Noke got the scoring started with several kicks, but it was Cote who got off an equalizer with an overhand right that marked up the Australian around the left eye. With two minutes gone, Cote shot in for – and got – a takedown, and he proceeded to fire off ground strikes, with each blow drawing a roar from the crowd. Noke stayed busy from the bottom, landing elbows as he looked for submissions, but Cote stayed out of trouble while giving plenty of it to Noke.

While shooting for a takedown in the opening minute of round two, Cote ate a knee from Noke, as well as several follow-up shots, quickly putting the Aussie back in the fight. Cote, now marked up over the left eye, continued to take some hard shots from Noke, but midway through the round he was able to put his opponent on his back. After eating some shots, Noke got back to his feet, with a stand-up stalemate lasting until the end of the round.

Fatigue set in for the two veterans in the final round, but Cote may have pulled away on the scorecards with a takedown at the three-minute mark. Noke fought back to his feet with 30 seconds left, but he wasn’t able to secure a final fight-saving rally, leading the crowd to erupt as soon as the final horn sounded.

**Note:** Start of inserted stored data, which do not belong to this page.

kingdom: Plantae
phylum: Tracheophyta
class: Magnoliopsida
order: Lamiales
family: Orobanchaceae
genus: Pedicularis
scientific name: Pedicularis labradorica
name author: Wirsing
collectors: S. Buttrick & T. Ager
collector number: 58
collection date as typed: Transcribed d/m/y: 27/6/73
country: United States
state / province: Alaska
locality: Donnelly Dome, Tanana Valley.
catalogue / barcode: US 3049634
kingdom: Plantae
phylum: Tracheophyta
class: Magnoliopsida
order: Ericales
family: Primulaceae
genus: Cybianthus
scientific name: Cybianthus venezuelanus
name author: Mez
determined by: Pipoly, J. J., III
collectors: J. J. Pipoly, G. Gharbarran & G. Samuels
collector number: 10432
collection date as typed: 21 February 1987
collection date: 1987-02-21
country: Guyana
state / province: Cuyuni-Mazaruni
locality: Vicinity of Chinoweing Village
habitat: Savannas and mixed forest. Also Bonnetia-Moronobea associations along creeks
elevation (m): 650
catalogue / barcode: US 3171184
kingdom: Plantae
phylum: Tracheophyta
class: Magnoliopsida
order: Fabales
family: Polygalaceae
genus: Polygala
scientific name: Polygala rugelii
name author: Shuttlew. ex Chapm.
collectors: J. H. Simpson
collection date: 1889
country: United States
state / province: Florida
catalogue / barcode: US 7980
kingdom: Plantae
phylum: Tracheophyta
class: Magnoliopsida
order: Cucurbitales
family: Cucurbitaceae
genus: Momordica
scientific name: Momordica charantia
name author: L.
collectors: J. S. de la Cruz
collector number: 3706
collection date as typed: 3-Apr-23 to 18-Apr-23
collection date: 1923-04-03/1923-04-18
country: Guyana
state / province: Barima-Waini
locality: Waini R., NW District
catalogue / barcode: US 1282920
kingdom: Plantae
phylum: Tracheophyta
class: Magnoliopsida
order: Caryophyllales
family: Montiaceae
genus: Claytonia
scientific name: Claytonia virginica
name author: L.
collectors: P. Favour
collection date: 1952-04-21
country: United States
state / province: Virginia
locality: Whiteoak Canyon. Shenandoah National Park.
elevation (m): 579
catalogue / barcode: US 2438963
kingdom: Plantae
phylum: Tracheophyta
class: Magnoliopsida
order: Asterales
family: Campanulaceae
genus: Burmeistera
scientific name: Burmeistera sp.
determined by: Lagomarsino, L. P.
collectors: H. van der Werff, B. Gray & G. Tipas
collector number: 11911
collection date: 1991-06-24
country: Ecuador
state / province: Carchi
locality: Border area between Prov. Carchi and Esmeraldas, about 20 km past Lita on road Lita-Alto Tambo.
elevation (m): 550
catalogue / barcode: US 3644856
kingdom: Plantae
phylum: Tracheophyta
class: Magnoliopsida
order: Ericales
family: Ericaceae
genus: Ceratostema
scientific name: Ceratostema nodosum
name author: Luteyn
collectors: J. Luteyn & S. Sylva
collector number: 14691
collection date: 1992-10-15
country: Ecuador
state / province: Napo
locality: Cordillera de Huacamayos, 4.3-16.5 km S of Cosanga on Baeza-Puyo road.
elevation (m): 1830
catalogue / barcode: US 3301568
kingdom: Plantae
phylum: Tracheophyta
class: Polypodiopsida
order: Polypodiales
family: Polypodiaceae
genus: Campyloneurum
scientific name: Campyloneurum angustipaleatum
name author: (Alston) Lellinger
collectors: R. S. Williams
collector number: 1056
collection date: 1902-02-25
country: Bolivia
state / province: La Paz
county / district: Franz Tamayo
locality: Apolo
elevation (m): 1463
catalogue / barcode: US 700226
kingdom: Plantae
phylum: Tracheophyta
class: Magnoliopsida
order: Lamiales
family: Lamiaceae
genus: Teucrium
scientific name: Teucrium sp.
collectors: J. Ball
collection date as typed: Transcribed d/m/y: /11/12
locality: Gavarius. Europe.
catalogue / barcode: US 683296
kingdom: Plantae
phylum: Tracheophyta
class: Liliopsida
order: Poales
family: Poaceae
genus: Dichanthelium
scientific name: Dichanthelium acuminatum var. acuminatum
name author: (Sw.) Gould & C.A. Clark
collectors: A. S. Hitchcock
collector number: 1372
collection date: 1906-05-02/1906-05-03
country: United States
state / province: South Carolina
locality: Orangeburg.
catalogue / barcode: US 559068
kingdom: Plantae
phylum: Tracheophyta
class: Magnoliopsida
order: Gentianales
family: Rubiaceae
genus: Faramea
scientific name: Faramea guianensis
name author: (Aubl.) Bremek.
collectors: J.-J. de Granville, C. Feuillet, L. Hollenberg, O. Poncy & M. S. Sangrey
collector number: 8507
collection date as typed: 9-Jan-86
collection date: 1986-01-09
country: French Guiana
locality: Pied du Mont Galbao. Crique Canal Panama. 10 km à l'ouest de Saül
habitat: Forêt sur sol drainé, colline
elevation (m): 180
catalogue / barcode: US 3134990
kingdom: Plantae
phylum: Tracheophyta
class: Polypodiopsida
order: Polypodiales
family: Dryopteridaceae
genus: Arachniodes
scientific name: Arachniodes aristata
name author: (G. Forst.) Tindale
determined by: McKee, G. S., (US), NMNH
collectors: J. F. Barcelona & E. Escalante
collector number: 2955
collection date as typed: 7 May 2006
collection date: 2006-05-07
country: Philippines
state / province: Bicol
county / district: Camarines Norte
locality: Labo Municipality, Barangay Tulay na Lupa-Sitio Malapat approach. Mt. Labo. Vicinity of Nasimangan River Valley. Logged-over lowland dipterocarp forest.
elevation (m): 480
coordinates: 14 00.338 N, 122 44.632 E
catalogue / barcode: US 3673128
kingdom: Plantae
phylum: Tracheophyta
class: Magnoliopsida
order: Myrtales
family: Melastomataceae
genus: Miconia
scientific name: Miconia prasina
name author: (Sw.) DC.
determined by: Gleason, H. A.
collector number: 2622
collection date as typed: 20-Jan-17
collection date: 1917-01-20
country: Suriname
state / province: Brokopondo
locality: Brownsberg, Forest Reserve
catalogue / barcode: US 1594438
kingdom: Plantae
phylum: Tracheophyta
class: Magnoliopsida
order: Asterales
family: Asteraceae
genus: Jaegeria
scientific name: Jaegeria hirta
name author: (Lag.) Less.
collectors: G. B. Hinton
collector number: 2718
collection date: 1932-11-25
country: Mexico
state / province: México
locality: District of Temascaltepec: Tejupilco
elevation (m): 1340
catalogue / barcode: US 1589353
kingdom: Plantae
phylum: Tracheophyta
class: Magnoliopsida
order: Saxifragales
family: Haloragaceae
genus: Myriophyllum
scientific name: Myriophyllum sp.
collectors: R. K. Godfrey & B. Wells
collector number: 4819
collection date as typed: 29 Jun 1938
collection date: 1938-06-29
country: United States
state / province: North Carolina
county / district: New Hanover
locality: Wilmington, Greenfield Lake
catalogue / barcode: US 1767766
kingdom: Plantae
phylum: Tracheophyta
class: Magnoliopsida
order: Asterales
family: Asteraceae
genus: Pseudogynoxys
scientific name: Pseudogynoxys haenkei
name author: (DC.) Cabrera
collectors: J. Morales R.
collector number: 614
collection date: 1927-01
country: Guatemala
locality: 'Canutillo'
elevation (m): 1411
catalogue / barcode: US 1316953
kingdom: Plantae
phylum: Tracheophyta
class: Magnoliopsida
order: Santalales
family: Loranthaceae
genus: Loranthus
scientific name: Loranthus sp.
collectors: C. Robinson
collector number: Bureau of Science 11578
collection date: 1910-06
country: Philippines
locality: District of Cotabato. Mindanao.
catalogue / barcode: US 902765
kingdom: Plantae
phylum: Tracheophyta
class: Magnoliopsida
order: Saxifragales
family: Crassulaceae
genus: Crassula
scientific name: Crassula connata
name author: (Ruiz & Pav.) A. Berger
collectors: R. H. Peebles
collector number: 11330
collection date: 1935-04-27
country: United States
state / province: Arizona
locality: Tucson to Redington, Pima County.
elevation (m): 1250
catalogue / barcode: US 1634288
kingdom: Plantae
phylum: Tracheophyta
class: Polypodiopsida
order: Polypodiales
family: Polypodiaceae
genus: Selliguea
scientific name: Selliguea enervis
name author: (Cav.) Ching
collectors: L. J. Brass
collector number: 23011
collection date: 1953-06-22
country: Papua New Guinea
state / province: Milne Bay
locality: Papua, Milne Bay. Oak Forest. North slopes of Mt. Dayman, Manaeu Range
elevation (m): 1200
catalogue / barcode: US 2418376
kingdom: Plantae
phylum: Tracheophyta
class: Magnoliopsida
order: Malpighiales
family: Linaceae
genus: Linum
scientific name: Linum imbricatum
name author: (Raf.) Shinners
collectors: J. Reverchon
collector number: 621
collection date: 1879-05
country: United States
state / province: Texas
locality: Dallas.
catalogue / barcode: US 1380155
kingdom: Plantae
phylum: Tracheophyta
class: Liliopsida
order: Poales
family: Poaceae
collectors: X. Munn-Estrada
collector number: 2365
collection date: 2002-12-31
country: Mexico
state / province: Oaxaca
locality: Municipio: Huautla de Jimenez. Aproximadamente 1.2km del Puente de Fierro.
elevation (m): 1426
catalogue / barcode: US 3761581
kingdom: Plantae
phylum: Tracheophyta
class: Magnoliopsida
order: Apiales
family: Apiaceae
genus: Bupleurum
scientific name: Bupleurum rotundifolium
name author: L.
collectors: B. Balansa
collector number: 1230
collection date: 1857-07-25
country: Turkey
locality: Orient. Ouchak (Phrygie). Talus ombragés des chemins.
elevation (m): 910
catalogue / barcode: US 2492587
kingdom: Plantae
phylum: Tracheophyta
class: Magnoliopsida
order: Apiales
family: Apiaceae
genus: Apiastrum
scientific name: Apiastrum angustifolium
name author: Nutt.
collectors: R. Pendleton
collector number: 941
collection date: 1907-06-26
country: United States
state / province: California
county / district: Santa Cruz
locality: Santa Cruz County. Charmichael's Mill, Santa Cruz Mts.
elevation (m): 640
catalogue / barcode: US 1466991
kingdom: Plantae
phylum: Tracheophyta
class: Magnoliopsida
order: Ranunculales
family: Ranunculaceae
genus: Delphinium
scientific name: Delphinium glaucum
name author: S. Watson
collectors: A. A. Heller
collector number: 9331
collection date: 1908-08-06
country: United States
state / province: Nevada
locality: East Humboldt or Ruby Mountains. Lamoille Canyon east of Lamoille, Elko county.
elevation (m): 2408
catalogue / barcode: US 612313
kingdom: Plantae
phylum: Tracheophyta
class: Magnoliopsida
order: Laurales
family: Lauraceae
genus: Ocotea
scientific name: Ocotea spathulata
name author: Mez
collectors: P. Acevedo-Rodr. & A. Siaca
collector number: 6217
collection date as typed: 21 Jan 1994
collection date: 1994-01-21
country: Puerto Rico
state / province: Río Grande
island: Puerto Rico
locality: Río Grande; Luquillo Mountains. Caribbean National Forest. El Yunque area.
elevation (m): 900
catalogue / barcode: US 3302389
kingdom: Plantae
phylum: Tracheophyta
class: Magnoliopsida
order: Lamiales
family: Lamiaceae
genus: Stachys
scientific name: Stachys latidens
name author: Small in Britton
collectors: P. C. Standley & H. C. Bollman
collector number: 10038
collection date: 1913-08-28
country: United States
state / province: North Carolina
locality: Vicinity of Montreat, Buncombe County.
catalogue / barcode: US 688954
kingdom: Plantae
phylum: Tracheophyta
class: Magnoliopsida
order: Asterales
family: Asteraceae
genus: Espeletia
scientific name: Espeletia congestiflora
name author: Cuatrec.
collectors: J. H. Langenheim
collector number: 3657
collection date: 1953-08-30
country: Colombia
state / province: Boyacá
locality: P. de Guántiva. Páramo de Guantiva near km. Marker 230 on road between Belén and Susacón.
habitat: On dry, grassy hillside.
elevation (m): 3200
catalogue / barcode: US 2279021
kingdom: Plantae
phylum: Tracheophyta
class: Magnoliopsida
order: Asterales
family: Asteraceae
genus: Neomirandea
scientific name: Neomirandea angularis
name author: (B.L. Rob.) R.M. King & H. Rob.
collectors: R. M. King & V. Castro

With the win, Cote improves to 21-8; Noke falls to 20-7-1.


Featherweights Dustin Poirier and Akira Corassani put on an exciting show to kick off the main card, but it was Poirier emerging with the victory – his third straight – by stopping Corassani in the second round.

Poirier’s striking was sharp from the start, and in the second minute he was able to stagger Corassani briefly. The Swede’s response? Swing back harder, and with under three minutes left, he got a little payback that forced Poirier (16-3) to respect his power. What followed were some fierce exchanges, with Poirier holding the edge, but Corassani refusing to back down. At the tail end of one of these exchanges, Poirier nearly finished off a choke when he caught his opponent’s neck, But Corassani got loose, bloody, but unbowed.

Corassani (14-5) tried to use more movement in round two to keep Poirier from getting his feet set, but a blistering right uppercut jarred the former Ultimate Fighter 14 cast member and sent him to the fence. Poirier kept the heat on and after Corassani hit the deck and covered up, a couple follow-up blows brought in referee Dan Miragliotta to stop the fight 42 seconds into round two.